Ese había sido su peor error. Lena lo sabía, no cabía duda.

Todo el mundo se había acostado. La casa le pertenecía por completo, como ocurría siempre a aquella hora. Se sentía invisible y ligero en la oscuridad. No quería encender la vela. Apenas soportaba el eco de sus pisadas más leves.

Durante un buen rato permaneció inmóvil, tratando de imaginar a su padre encolerizado. Su padre nunca se había enfadado con él, nunca.

Pero no pudo resistir aquello ni un instante más. Encendió la cerilla con una mueca de disgusto ante el ruido y contuvo el aliento mientras la llama de la vela crecía y una débil claridad bañaba la inmensa habitación. La luz dejaba un tenue vestigio de sombras a su alrededor, pero le permitía estudiar los cuadros. Se acercó a examinarlos.

Su hermano Leonardo, Giambattista vestido de militar, y aquel otro de Philippo con Teresa, su joven esposa. Los conocía a todos, y entonces se detuvo frente al rostro que deseaba indagar. Al contemplarlo de nuevo, el parecido se le antojó aterrador.

«Es igual que Carlo…»

Las palabras resonaban sin cesar en sus oídos. Levantó la llama en dirección al lienzo, moviéndola adelante y atrás para evitar su reflejo enloquecedor. Aquel hombre tenía su mismo cabello negro y abundante, la amplia y alta frente totalmente recta, su misma boca grande, los mismos pómulos prominentes. Lo que más le caracterizaba, sin embargo, lo que lo alejaba de los rasgos comunes a todos ellos, era la disposición de los ojos, tan separados como los de Tonio. Grandes y negros, esos ojos parecían ir a la deriva. Aunque Tonio nunca había sido consciente de ello, los demás también lo habían percibido en él. Mientras contemplaba asombrado aquella diminuta réplica de sí mismo, perdida entre una docena de hombres con rasgos comunes, todos vestidos de negro, sintió que aquellos ojos le devolvían la mirada con dulzura.

– Pero ¿quién eres? -susurró. Fue de rostro en rostros. Allí estaban los retratos de unos primos suyos a quienes no conocía-. Esto no prueba nada.

Había observado que aquel duplicado de sí mismo se encontraba justo al lado de Andrea. ¡Entre Leonardo y Andrea, y la mano de Andrea descansaba en el hombro de su doble!

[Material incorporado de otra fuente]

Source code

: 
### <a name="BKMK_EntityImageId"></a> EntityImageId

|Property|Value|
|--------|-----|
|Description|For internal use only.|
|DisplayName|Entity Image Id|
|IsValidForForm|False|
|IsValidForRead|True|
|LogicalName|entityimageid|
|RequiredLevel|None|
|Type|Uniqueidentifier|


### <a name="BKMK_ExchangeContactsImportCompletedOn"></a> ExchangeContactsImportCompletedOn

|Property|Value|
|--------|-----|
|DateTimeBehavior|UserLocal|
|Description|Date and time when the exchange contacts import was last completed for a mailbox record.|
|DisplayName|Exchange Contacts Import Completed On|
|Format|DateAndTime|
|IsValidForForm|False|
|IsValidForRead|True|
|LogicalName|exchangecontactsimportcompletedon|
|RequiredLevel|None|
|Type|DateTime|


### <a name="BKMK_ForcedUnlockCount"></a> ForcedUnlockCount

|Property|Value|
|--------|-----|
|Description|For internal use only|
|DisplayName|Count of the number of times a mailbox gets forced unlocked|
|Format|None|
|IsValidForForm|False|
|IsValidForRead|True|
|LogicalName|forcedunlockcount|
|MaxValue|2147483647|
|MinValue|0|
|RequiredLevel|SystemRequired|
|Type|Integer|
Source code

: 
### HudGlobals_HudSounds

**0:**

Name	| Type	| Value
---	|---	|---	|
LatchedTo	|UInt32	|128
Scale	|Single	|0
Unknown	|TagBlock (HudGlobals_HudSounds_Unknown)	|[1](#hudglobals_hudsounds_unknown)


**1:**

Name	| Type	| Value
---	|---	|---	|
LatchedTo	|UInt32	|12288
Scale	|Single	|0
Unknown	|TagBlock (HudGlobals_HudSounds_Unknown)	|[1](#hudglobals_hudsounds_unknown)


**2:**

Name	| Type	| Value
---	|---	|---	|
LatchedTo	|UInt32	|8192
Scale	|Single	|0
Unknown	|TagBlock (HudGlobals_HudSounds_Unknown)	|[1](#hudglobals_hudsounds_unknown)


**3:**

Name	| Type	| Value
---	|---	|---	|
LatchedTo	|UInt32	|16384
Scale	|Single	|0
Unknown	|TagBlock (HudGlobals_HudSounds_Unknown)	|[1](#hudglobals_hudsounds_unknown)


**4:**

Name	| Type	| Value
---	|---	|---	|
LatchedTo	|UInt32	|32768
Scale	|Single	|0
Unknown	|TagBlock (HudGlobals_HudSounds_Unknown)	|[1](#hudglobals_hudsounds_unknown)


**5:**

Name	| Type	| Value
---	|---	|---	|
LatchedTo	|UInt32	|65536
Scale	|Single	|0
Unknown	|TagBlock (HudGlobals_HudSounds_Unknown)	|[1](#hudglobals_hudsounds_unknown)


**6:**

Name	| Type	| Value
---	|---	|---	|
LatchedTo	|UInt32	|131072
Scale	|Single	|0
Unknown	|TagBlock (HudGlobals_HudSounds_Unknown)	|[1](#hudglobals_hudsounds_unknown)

– No, no es posible -musitó. Y sin embargo, aquélla era la pista que buscaba y siguió adelante estudiando los retratos. También estaba Chiara, la primera esposa de Andrea, y de nuevo aquel pequeño «Tonio» sentado a sus pies, junto a sus otros hermanos.

Había otras pruebas más irrefutables.

Lo advirtió mientras fijaba su atención en aquellas figuras. Algunos cuadros mostraban a sus hermanos en compañía de su padre y su madre, sin primos, sin desconocidos.

Enseguida, lo más silenciosamente que pudo, abrió las puertas del comedor principal.

Tras la cabecera de la mesa se alzaba el gran lienzo, el retrato familiar que tanto lo había atormentado siempre. Incluso desde donde se encontraba, vio que Carlo no aparecía en él y sintió que caía por un abismo. No podía decir si lo que experimentó era alivio o decepción, porque tal vez no tenía aún motivos para ninguno de los dos sentimientos.